RECORDED INFORMATION -
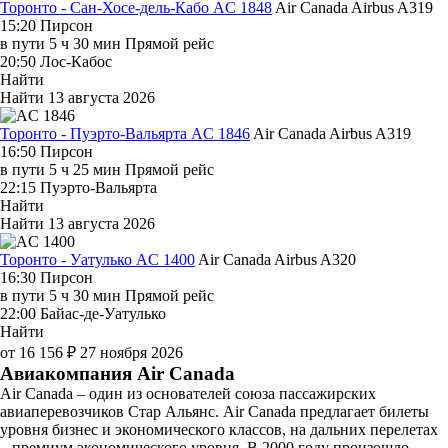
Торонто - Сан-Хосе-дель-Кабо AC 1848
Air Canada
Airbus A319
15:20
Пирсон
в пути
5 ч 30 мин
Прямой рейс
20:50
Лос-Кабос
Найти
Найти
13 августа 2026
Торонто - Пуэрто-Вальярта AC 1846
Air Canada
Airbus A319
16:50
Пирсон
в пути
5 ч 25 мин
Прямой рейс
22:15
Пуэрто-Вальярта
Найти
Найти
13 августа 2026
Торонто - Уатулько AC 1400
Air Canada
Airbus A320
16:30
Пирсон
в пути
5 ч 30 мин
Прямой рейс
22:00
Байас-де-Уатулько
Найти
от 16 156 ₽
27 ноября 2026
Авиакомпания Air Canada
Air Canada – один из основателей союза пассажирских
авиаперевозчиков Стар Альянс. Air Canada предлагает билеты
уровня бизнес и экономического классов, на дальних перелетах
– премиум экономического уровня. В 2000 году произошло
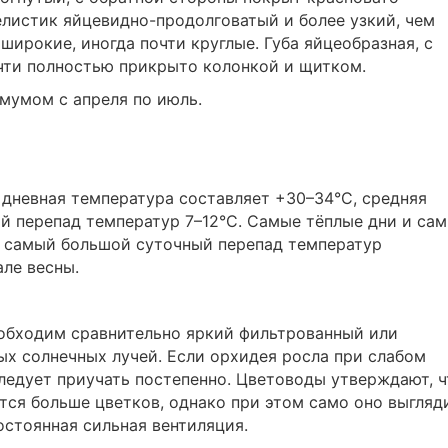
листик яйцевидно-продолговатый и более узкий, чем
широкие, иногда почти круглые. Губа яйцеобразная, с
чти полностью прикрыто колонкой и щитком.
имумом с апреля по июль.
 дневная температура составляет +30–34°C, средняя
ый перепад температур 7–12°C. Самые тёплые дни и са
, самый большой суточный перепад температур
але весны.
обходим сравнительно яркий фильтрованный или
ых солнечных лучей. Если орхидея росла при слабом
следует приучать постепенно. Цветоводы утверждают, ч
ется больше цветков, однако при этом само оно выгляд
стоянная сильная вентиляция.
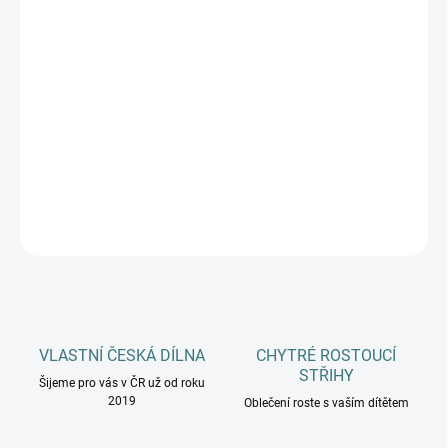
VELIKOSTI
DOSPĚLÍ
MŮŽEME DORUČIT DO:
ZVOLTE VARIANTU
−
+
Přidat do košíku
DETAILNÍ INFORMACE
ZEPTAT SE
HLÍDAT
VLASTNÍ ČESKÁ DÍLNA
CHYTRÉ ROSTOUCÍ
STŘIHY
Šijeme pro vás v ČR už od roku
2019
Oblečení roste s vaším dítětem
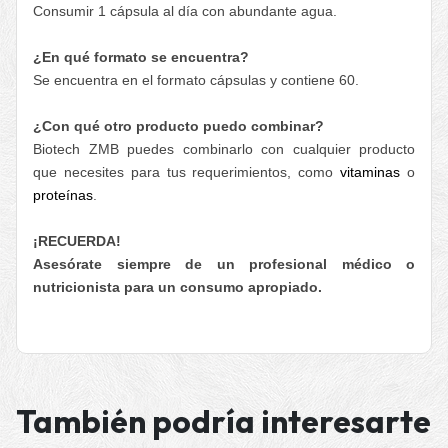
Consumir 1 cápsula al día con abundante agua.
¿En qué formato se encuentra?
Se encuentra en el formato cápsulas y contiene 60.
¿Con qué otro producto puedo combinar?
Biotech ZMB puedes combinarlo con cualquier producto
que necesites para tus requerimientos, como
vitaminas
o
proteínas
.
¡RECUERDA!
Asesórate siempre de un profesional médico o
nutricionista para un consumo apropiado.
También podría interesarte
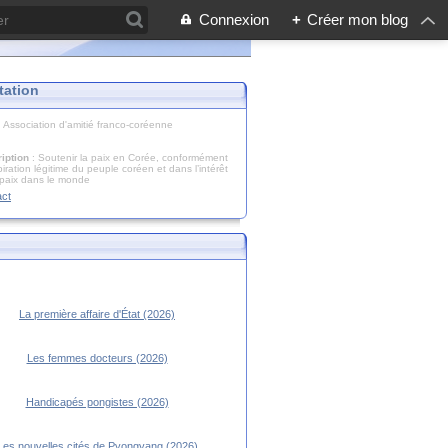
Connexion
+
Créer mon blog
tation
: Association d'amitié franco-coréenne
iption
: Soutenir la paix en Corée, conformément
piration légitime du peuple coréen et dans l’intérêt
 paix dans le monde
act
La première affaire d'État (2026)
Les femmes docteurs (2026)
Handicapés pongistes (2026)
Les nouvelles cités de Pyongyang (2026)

WRITTEN TASK - Determine the count of lines that include the word "Уатулько" in the listing, and state nothing but that count.

WORKED SOLUTION - 2